2. What actions should they be taking now to have the best chance to accelerate growth and gain leadership as we start to recover?
Again, the answer is somewhat situation dependent, but generally speaking, invest in sales talent (even if it is counter intuitive to do so); cement partnerships with other players - there’s strength in ecosystems that sustain the group even when individual companies may be hurting more than others; and conserve cash where possible - seek to extend payables, drive harder bargains against receivables.

3. What are some of the more costly mistakes that start-ups make in a downturn?
Selling out too cheaply is perhaps one of the bigger errors - distress sales are to be avoided when possible. Cutting back on sales and marketing just to meet benchmark numbers (always be suspicious of numbers that don’t have deeper rationales attached).

4. Over 90% of the time a successful start-up’s exit will be M&A vs. IPO. How can start-ups position themselves for better valuations and smoother transactions?
In general having a coherent strategy is important. No matter how tough the times or how much in distress the company, having a coherent game plan and an adequate cash position will raise valuations. Marquee customers help  lot too. While all customers count, some count more than others - as a signaling device.

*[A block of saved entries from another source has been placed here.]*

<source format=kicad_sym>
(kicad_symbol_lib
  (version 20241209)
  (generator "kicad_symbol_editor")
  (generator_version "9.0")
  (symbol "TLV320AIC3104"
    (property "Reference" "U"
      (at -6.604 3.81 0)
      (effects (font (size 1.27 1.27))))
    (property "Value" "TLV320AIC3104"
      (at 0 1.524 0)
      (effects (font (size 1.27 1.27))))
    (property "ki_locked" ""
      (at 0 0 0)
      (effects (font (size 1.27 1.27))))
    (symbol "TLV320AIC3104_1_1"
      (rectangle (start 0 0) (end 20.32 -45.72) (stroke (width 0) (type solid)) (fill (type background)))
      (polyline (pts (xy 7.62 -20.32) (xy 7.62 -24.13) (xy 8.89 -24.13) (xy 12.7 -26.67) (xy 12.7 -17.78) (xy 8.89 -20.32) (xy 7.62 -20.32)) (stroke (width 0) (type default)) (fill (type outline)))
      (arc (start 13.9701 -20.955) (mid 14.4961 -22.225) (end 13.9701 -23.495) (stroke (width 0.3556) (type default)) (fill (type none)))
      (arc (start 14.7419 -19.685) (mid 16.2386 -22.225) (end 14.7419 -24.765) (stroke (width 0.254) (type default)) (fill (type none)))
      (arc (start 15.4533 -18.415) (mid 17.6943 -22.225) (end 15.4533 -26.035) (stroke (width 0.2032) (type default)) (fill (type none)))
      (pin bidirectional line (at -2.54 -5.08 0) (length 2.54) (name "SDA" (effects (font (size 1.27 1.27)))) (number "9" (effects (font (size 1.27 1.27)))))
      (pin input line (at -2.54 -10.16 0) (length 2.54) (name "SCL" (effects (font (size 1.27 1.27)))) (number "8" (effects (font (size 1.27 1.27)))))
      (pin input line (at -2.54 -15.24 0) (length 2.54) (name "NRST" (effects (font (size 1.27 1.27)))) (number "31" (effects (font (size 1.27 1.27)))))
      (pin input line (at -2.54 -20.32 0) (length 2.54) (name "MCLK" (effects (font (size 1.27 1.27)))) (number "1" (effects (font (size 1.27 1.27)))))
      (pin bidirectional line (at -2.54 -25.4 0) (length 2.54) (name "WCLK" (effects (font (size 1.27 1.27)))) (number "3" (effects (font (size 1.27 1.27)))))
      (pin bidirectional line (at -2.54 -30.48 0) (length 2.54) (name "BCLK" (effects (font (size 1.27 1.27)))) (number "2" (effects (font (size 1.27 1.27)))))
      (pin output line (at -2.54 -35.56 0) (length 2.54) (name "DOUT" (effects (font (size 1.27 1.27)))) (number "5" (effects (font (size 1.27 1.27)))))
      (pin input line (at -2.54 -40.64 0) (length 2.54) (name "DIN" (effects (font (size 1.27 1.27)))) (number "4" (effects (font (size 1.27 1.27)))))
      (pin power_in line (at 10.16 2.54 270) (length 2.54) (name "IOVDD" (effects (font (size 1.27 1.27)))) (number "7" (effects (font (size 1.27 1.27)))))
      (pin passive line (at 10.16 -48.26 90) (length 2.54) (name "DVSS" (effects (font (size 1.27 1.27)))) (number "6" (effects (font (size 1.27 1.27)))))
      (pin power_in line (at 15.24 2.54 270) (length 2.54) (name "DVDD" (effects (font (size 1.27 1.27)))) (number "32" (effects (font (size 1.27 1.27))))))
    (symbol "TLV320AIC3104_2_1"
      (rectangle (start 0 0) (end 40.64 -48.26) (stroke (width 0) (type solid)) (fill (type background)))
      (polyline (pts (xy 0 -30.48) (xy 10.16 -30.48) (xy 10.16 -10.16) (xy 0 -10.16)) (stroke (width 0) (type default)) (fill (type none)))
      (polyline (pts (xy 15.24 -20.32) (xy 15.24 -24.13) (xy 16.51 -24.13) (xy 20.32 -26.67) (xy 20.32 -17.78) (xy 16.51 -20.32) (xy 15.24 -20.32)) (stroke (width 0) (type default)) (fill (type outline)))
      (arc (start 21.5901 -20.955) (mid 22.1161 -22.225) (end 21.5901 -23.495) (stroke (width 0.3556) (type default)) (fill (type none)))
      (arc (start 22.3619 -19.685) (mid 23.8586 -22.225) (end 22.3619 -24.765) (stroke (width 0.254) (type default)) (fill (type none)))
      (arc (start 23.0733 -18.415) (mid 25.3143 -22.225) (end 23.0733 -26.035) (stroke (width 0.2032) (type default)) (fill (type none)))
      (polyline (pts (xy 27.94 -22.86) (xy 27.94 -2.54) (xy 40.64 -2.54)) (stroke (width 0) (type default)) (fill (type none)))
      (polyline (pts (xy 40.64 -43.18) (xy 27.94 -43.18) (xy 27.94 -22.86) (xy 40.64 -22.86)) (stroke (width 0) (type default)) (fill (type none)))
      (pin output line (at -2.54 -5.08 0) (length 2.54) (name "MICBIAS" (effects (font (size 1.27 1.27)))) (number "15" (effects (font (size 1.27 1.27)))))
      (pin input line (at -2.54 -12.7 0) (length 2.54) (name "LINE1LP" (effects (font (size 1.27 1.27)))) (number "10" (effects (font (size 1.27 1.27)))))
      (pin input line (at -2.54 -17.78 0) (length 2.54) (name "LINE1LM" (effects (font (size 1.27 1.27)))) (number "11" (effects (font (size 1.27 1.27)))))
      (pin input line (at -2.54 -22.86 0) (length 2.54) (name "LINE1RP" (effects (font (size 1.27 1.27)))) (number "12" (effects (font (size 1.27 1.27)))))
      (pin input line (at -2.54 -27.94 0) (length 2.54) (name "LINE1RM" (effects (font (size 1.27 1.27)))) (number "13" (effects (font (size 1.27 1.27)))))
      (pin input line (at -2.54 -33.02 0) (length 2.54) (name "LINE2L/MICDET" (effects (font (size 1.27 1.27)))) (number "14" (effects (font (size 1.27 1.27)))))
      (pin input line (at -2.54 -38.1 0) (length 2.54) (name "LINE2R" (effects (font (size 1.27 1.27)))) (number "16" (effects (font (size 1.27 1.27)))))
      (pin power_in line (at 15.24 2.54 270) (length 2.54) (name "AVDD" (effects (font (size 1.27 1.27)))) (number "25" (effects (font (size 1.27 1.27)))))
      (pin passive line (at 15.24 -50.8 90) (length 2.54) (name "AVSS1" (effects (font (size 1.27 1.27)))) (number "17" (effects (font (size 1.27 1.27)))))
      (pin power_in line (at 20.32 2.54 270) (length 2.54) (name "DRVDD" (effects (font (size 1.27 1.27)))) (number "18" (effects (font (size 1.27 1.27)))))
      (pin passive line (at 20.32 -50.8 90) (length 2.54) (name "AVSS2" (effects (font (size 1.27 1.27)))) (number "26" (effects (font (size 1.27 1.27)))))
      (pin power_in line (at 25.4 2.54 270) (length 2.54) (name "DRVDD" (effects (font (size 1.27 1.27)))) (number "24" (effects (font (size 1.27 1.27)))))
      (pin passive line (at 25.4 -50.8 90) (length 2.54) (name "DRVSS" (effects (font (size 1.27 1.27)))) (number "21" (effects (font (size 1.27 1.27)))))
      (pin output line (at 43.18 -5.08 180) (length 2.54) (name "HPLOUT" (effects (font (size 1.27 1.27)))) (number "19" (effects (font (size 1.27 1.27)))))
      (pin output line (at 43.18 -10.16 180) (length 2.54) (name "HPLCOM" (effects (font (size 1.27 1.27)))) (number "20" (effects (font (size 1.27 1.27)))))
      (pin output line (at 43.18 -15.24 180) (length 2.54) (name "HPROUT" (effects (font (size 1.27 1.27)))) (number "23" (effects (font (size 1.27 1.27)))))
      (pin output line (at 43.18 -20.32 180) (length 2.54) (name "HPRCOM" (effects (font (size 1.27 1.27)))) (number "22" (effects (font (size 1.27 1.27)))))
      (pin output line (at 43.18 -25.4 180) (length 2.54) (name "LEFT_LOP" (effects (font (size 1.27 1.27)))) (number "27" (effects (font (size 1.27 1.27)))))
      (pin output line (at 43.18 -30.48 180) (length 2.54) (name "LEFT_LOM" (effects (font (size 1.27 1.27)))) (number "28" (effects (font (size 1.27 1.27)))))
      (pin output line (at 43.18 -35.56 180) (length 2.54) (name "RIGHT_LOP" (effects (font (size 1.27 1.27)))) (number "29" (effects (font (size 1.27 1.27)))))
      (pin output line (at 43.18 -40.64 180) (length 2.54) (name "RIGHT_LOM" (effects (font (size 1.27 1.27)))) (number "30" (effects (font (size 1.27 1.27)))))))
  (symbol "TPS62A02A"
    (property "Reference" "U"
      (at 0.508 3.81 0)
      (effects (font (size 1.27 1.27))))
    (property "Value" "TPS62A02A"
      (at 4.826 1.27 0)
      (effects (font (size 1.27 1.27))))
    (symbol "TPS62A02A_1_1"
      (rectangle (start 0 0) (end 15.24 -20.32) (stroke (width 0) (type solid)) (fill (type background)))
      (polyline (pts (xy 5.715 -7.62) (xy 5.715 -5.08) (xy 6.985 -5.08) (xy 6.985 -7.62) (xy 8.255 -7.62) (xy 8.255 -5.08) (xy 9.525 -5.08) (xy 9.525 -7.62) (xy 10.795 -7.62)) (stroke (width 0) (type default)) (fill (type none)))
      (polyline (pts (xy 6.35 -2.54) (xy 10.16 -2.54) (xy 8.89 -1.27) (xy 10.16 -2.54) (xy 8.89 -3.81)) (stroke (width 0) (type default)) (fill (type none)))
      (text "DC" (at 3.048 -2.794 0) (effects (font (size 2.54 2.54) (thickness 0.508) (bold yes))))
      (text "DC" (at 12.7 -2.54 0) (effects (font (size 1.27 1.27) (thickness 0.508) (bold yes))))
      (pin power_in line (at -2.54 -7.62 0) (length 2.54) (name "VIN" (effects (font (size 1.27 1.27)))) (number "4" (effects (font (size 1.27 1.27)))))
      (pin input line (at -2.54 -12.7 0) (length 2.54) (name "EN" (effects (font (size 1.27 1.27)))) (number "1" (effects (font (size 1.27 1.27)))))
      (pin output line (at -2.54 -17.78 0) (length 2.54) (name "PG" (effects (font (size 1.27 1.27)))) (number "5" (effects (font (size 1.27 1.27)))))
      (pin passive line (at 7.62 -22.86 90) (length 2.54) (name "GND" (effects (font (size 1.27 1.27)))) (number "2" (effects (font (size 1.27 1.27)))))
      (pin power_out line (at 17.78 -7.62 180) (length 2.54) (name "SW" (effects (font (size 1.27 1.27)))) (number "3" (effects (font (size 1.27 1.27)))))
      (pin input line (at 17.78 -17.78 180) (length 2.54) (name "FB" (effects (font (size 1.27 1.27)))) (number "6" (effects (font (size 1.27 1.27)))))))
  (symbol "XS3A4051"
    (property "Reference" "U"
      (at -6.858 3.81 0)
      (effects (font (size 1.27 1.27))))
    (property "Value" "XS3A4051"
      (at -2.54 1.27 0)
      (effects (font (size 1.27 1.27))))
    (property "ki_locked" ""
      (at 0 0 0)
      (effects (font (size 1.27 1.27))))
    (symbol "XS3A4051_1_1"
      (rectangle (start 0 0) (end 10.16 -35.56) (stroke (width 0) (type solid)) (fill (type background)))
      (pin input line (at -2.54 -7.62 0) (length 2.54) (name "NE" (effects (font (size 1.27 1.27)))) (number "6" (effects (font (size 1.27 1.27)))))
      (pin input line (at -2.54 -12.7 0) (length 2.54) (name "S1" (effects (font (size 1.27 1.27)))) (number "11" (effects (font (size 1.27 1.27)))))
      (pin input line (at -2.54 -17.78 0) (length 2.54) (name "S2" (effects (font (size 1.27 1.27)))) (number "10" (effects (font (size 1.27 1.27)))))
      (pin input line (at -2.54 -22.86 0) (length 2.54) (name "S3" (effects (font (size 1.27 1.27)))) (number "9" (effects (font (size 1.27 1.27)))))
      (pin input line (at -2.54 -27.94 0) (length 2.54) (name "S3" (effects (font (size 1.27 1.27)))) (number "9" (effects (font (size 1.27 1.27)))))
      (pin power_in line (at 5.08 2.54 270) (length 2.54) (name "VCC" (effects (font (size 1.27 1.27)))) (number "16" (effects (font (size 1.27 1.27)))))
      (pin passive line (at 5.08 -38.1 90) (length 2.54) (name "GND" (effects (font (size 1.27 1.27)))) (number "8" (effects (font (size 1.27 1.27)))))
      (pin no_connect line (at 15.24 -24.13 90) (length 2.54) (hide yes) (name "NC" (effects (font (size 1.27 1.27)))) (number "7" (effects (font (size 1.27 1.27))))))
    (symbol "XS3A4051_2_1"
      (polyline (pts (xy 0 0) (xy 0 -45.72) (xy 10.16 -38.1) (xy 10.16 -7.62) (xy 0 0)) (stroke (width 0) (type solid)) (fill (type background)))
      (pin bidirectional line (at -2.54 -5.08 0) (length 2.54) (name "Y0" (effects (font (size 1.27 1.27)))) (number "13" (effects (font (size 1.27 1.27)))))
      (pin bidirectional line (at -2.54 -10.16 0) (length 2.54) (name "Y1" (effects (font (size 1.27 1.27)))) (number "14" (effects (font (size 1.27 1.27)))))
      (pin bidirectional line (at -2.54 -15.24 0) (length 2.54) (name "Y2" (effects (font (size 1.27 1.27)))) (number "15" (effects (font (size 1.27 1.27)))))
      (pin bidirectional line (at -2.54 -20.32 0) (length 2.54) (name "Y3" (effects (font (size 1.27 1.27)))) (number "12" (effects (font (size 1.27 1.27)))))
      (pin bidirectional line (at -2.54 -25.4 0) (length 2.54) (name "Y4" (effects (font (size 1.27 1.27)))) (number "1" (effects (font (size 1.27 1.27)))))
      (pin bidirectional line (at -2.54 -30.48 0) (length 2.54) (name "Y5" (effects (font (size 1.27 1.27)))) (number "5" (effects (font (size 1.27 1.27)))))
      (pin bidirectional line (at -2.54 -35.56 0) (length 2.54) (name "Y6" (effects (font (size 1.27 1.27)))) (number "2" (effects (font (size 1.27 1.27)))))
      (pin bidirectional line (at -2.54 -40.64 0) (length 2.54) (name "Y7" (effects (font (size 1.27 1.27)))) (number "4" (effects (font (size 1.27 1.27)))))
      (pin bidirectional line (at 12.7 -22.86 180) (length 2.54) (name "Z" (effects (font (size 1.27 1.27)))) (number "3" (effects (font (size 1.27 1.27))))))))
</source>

5. Are their obvious pitfalls that a company looking to be acquired should try to avoid?
Having an opportunistic model with no coherent strategy is to be avoided. Similarly, unrealistic projections with little basis in facts don’t help. In general, credibility is better established if a company is conservative with assumptions and transparent with risks in a business plan. And can demonstrate what it plans to do to beat expectations and what steps it plans to take by way of risk mitigation, than showing a rosy picture that investors will see through. Expect to negotiate hard over the next year or two as there is capital seeking deals on the cheap.

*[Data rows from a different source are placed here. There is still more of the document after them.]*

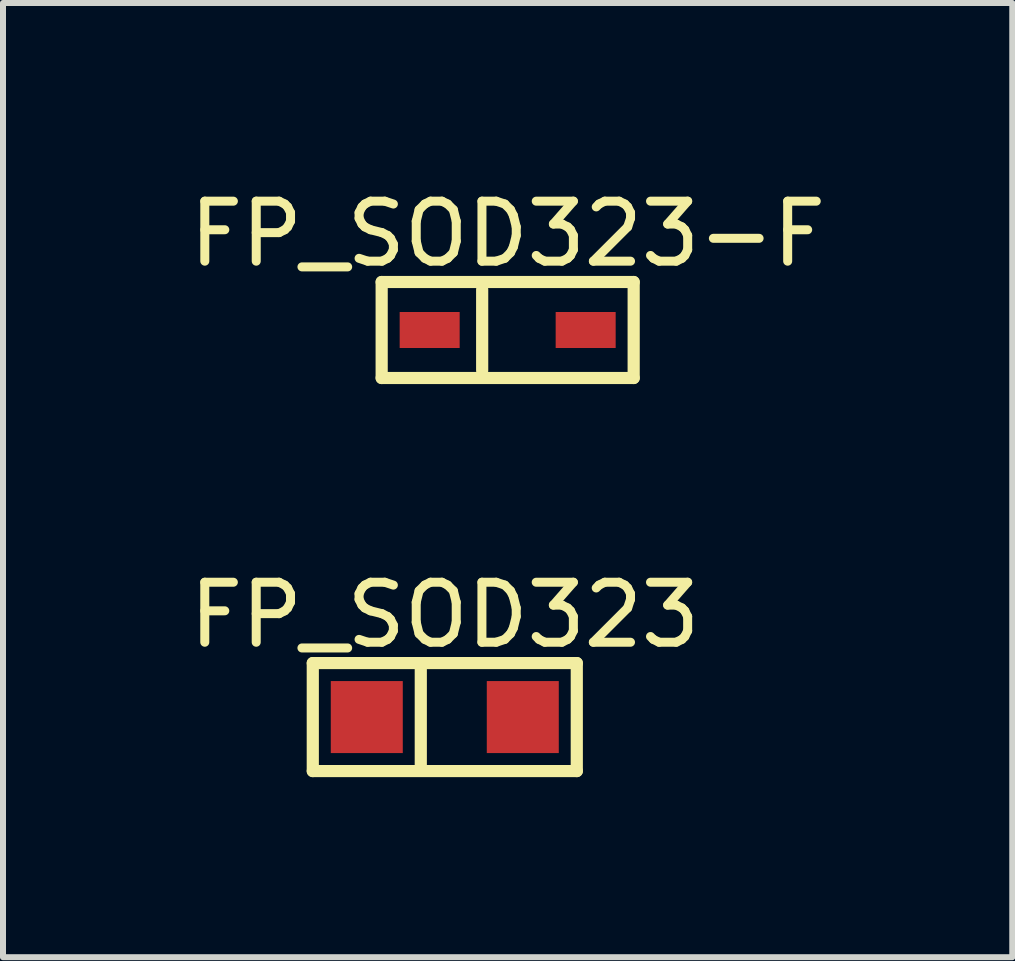
<source format=kicad_pcb>
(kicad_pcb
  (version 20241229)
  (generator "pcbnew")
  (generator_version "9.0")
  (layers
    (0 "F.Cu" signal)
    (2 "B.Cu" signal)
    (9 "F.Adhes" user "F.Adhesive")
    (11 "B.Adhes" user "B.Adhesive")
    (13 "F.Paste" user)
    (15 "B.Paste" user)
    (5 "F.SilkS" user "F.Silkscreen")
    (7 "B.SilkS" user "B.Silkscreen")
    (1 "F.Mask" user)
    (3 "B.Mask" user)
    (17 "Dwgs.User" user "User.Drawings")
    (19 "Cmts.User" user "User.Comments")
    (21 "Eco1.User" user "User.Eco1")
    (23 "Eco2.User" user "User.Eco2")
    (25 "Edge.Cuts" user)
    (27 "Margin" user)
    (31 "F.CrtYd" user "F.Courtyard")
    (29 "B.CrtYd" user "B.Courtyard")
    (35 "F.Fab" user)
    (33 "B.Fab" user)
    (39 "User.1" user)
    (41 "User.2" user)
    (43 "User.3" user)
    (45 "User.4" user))
  (footprint "FP_SOD323"
    (layer "F.Cu")
    (at 4.363 8.901)
    (property "Reference" "FP_SOD323" (at 0 -1.702 0) (layer "F.SilkS") (effects (font (size 1 1) (thickness 0.15))))
    (fp_line (start -2.2 -0.9) (end 2.2 -0.9) (stroke (width 0.203) (type solid)) (layer "F.SilkS"))
    (fp_line (start -2.2 0.9) (end -2.2 -0.9) (stroke (width 0.203) (type solid)) (layer "F.SilkS"))
    (fp_line (start -2.2 0.9) (end 2.2 0.9) (stroke (width 0.203) (type solid)) (layer "F.SilkS"))
    (fp_line (start -0.4 0.8) (end -0.4 -0.9) (stroke (width 0.203) (type solid)) (layer "F.SilkS"))
    (fp_line (start 2.2 0.9) (end 2.2 -0.9) (stroke (width 0.203) (type solid)) (layer "F.SilkS"))
    (pad "A" smd rect (at 1.3 0) (size 1.2 1.2) (layers "F.Cu" "F.Mask" "F.Paste"))
    (pad "K" smd rect (at -1.3 0) (size 1.2 1.2) (layers "F.Cu" "F.Mask" "F.Paste")))
  (footprint "FP_SOD323-F"
    (layer "F.Cu")
    (at 5.411 2.45)
    (property "Reference" "FP_SOD323-F" (at 0 -1.602 0) (layer "F.SilkS") (effects (font (size 1 1) (thickness 0.15))))
    (fp_line (start -2.1 -0.8) (end 2.1 -0.8) (stroke (width 0.203) (type solid)) (layer "F.SilkS"))
    (fp_line (start -2.1 0.8) (end -2.1 -0.8) (stroke (width 0.203) (type solid)) (layer "F.SilkS"))
    (fp_line (start -2.1 0.8) (end 2.1 0.8) (stroke (width 0.203) (type solid)) (layer "F.SilkS"))
    (fp_line (start -0.425 0.675) (end -0.425 -0.675) (stroke (width 0.203) (type solid)) (layer "F.SilkS"))
    (fp_line (start 2.1 0.8) (end 2.1 -0.8) (stroke (width 0.203) (type solid)) (layer "F.SilkS"))
    (pad "A" smd rect (at 1.3 0) (size 1 0.6) (layers "F.Cu" "F.Mask" "F.Paste"))
    (pad "K" smd rect (at -1.3 0) (size 1 0.6) (layers "F.Cu" "F.Mask" "F.Paste")))
  (gr_rect
    (start -3 -3)
    (end 13.821 12.903)
    (stroke (width 0.1) (type default))
    (fill no)
    (layer "Edge.Cuts")))
</source>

6. You work with a lot of the biggest names in technology – how has, or how will this recent meltdown impact their views on M&A.
Like all investors that have capital available, they are looking for good deals. We do expect there to be roll ups in the industry broadly speaking - though this will vary by sub-sector and function. It is inevitable. However deals are likely to be negotiated hard as today cash is truly king.

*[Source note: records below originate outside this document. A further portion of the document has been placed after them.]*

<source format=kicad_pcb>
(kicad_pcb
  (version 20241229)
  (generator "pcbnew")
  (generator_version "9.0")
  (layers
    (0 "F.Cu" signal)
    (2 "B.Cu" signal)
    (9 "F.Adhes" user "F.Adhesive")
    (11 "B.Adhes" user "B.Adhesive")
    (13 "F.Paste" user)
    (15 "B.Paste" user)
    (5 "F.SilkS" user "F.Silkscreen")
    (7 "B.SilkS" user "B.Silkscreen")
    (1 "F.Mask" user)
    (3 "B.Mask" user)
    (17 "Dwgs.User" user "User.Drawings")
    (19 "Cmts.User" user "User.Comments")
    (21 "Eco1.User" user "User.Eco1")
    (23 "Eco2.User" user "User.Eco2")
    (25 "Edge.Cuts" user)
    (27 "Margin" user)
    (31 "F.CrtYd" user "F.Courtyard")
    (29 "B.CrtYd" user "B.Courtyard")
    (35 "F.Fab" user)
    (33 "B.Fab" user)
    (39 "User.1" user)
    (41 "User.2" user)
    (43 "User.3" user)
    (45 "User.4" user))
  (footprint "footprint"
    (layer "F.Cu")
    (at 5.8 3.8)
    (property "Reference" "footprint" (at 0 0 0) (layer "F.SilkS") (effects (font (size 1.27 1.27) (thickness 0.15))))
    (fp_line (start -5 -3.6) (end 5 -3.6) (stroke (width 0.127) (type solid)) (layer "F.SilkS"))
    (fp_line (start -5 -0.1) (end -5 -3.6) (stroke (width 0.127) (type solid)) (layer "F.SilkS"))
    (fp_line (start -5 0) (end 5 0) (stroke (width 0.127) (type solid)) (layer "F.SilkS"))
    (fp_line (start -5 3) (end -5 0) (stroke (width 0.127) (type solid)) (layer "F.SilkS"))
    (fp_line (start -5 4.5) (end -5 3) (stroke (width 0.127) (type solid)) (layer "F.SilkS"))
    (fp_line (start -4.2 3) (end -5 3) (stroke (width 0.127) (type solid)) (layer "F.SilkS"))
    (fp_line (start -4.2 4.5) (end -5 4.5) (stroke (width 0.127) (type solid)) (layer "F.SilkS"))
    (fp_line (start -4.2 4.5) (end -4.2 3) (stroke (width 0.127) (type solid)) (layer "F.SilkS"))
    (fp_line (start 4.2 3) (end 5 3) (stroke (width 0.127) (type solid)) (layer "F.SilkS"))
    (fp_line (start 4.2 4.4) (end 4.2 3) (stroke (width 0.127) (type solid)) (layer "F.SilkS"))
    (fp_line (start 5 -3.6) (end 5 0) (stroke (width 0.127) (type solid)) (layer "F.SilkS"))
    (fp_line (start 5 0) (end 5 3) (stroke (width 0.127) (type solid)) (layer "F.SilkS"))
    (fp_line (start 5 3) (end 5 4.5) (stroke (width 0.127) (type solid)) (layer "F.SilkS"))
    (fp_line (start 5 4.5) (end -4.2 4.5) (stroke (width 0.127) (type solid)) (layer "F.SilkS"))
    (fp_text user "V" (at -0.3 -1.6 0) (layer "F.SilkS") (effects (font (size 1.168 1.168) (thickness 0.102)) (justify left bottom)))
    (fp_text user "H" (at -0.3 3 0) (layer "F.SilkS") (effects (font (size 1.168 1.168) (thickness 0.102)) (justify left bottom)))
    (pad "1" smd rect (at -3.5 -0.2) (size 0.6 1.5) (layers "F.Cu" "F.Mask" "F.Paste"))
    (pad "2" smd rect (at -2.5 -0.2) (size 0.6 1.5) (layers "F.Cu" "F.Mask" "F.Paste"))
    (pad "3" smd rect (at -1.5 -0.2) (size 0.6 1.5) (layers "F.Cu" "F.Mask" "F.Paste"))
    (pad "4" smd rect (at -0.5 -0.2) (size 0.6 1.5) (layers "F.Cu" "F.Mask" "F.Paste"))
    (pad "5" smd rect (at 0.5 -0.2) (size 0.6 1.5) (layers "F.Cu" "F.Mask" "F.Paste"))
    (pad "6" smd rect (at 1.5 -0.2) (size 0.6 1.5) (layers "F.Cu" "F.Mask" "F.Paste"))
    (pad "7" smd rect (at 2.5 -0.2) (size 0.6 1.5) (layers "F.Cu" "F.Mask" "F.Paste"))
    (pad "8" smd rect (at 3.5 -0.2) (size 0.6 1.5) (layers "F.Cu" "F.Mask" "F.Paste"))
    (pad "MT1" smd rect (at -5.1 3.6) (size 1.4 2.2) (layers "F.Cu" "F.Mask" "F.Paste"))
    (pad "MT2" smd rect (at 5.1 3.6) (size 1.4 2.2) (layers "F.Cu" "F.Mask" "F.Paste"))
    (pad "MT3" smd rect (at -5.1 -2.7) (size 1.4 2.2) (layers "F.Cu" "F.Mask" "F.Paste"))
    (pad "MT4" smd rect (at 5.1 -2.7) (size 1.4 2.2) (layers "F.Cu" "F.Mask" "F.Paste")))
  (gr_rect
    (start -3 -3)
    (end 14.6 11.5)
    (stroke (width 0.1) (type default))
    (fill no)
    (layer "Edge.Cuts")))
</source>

7. Are there particular areas in the tech space that you think will be more active in M&A.
Fragmented sub-sectors are more likely to see M&A activity. Thus applications software, IT services, SaaS among others could see more activity than (say) hardware. Although a lot will depend on the individual players and the likely length and depth of the downturn.

Many thanks to Dilip, for taking the time for this interview.  For all of you out there, I would also love to hear your thoughts on this topic.

Oh yeah, and one more question for you, if you were to walk in to Ethan Allen Furniture, and everyone who worked in the store hugged your wife/spouse, would that worry you?